Rückendeckung gibt der Fraktionschef dem Oberbürgermeister bei dessen Kritik an der früheren Verwaltungsspitze: „Die spektakulärsten Momente der alten Führung waren in all den Jahren die Schließung des Hallenbades und der Rathaus-Neubau. Und der ist schon jetzt zu klein.“

Ottmar Pfitzenmaier bekräftigt das Ziel seiner Partei, 25 Prozent aller Neubauten im bezahlbaren Preissegment zu halten. Dabei gehe es nicht um klassische Sozialunterkünfte, sondern um Wohnungen für Familien und Durchschnittsverdiener.

Der Spitzenkandidat ist erkennbar sauer, dass der SPD-Vorschlag, auf städtischem Grund und Boden an der Berliner Straße zu bauen, bei der politischen Konkurrenz auf großen Widerstand stößt: „Es ist kein Studium nötig, um zu erkennen, wo man am günstigsten bauen kann.“

Kritik an den Freien Wählern

Scharf kritisiert er den Vorschlag der Freien Wähler, die Bürger über ein Wohnviertel am Rande des Stadtparks abstimmen zu lassen: „Das wäre ein peinlicher Offenbarungseid gewählter Volksvertreter.“

Emotional zeigt sich auch die Hauptrednerin des Abends, Leni Breymaier. „Wir haben jetzt Januar und wissen nicht, was im Dezember ist“, sagt die Bundestagsabgeordnete mit Blick auf ihr eigenes politisches Schicksal. Die Gewerkschafterin war zwei Jahre SPD-Landesvorsitzende.

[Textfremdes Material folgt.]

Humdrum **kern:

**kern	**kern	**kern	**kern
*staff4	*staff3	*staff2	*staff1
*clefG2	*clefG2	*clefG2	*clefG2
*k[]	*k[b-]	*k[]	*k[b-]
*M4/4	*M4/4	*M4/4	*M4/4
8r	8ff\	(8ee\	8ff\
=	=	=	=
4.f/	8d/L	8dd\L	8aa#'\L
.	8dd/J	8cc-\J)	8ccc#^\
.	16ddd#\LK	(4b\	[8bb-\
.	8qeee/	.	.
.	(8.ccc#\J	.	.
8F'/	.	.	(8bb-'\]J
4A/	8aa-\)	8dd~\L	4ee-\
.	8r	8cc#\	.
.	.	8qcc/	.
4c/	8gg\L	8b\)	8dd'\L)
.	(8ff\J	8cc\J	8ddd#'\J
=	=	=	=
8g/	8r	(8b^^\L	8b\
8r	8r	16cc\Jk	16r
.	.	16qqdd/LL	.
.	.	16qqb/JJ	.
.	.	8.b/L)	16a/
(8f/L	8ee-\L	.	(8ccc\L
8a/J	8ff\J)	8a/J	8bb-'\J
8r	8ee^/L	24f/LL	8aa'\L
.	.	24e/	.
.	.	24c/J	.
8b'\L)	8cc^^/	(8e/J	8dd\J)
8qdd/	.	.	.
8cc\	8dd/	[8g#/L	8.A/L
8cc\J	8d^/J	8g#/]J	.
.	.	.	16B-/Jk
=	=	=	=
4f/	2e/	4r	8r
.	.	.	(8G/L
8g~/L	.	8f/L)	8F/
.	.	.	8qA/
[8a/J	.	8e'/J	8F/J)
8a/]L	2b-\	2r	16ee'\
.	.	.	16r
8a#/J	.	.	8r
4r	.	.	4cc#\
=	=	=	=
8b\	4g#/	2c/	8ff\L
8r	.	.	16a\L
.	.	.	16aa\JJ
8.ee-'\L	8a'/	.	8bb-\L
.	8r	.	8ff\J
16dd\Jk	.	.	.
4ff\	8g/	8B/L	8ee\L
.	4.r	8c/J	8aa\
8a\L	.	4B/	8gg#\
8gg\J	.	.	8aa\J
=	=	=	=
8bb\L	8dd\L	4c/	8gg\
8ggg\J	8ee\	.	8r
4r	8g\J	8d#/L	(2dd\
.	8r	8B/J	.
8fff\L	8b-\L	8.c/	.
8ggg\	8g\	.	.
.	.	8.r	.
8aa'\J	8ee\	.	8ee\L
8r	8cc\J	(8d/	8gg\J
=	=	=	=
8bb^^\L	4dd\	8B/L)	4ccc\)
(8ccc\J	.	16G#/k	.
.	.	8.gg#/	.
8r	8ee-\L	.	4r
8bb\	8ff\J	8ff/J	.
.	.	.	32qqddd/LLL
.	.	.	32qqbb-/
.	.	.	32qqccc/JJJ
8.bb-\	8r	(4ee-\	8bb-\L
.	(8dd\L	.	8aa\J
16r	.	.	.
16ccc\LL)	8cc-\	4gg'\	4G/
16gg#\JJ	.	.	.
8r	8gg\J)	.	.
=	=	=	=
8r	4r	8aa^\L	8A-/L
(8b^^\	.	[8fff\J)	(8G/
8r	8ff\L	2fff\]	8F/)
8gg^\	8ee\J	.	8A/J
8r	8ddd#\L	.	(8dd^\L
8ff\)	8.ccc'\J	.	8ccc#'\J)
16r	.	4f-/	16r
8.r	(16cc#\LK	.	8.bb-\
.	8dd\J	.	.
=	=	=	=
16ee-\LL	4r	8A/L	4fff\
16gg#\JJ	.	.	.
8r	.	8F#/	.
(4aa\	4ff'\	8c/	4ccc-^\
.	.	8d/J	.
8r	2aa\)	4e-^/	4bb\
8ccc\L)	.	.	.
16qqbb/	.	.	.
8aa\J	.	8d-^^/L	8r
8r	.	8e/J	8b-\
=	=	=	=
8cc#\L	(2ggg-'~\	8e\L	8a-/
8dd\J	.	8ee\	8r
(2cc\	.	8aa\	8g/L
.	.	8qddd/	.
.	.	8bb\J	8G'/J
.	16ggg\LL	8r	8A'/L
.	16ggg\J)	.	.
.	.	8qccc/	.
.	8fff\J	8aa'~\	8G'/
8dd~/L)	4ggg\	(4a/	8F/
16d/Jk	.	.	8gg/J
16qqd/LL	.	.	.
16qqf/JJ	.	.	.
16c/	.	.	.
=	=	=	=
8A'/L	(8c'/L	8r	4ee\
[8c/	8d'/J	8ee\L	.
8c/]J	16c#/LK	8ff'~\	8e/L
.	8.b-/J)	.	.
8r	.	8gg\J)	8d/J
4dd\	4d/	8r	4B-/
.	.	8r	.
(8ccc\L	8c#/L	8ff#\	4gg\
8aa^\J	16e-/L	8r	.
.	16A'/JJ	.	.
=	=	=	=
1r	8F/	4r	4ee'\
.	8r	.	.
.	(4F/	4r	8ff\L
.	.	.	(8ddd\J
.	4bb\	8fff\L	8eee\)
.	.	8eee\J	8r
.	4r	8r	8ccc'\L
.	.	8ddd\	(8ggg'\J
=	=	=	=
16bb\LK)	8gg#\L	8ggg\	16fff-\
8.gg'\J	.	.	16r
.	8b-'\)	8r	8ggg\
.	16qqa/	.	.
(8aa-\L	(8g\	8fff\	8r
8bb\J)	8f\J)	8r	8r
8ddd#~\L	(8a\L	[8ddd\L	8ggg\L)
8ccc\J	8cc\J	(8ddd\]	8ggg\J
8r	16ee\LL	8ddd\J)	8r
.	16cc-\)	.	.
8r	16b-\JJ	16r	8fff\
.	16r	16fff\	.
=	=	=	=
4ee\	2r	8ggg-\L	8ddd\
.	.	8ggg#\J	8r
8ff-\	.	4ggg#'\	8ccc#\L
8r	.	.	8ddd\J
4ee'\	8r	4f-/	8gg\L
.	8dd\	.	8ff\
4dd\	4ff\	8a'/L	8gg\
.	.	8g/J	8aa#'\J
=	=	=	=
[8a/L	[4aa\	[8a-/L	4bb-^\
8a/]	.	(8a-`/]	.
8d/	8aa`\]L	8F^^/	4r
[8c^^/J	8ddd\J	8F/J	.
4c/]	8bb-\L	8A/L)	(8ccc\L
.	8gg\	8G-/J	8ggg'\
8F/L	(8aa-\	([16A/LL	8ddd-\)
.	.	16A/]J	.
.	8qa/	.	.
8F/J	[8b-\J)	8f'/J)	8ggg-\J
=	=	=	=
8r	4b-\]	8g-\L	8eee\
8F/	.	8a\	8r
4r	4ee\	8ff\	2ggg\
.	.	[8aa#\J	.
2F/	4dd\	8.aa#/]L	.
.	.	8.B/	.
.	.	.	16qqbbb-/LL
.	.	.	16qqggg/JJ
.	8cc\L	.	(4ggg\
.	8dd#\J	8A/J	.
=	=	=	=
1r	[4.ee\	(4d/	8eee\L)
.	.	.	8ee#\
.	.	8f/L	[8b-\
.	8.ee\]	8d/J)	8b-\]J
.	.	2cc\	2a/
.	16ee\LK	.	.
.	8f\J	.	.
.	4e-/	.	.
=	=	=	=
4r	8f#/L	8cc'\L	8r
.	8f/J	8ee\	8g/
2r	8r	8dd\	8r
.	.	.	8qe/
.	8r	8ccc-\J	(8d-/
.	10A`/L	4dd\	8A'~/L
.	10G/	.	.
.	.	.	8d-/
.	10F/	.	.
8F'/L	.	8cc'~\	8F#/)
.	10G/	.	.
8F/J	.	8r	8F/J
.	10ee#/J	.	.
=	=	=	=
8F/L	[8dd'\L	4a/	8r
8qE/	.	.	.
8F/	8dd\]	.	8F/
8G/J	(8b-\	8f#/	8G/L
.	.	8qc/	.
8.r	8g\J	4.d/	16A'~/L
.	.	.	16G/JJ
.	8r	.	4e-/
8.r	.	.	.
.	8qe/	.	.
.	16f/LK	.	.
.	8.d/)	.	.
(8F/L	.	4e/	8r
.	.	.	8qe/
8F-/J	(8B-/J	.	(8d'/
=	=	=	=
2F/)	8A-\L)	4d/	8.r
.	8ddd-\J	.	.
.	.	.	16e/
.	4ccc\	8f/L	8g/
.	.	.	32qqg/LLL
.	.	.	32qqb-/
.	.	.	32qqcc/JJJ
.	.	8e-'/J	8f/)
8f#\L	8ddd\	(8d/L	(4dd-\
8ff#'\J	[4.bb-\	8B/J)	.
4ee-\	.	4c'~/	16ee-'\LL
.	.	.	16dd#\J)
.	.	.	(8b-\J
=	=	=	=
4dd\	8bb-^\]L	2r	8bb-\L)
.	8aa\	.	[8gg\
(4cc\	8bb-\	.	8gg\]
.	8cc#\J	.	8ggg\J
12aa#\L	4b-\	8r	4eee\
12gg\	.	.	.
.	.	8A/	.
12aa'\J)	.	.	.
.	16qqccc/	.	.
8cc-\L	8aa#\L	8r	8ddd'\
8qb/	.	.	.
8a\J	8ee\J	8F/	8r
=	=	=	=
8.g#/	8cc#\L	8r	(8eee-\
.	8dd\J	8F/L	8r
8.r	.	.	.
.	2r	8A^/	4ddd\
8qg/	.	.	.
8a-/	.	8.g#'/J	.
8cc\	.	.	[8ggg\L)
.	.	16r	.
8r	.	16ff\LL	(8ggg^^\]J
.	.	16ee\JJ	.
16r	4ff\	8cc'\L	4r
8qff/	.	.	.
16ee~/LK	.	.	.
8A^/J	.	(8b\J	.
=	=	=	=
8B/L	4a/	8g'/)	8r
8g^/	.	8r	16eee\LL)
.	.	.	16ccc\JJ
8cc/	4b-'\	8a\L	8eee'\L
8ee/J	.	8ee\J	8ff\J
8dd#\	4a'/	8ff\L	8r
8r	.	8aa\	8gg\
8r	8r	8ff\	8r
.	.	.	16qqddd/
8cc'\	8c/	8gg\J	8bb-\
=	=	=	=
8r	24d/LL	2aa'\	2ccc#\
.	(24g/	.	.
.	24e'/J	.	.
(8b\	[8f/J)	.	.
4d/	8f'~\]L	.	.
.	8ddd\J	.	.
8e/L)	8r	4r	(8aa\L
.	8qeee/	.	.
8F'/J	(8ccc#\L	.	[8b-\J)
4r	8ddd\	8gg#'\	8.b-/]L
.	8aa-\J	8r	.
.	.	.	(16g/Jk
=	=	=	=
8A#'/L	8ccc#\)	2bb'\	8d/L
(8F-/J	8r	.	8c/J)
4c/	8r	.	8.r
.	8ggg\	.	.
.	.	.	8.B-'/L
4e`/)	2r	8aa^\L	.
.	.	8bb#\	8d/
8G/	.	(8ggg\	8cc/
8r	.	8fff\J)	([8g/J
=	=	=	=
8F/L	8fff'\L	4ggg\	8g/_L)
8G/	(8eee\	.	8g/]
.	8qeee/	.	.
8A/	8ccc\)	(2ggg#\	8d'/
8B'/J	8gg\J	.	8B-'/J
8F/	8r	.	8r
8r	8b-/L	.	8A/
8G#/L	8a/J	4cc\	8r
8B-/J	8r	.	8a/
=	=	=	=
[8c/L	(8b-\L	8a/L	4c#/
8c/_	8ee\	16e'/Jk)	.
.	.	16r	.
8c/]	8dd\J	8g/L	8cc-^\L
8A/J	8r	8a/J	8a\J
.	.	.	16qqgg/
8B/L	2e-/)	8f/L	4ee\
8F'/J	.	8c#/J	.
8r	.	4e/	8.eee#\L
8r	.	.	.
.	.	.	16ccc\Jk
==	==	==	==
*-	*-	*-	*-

Als sie im November bei einem nicht bindenden Mitgliedervotum gegen ihren Herausforderer Lars Castellucci nur knapp vorne lag, gab sie enttäuscht den Vorsitz ab.

Zornig zeigt sie sich nicht: „Wenn du in die Küche gehst, darfst du dich nicht wundern, wenn es dampfig wird“, schwäbelt Breymaier und dankt den Leonberger Genossen für Unterstützung beim Kampf um den Parteivorsitz. Ansonsten gibt sich die gelernte Einzelhandelskauffrau kämpferisch und verteidigt „bei allem Gewürge“ die große Koalition: „Wenn ich die Chance habe, etwas umzusetzen, heidenei, dann mache ich es. Wenn nicht, dann bin ich bescheuert.“ Sie erhält warmen Beifall.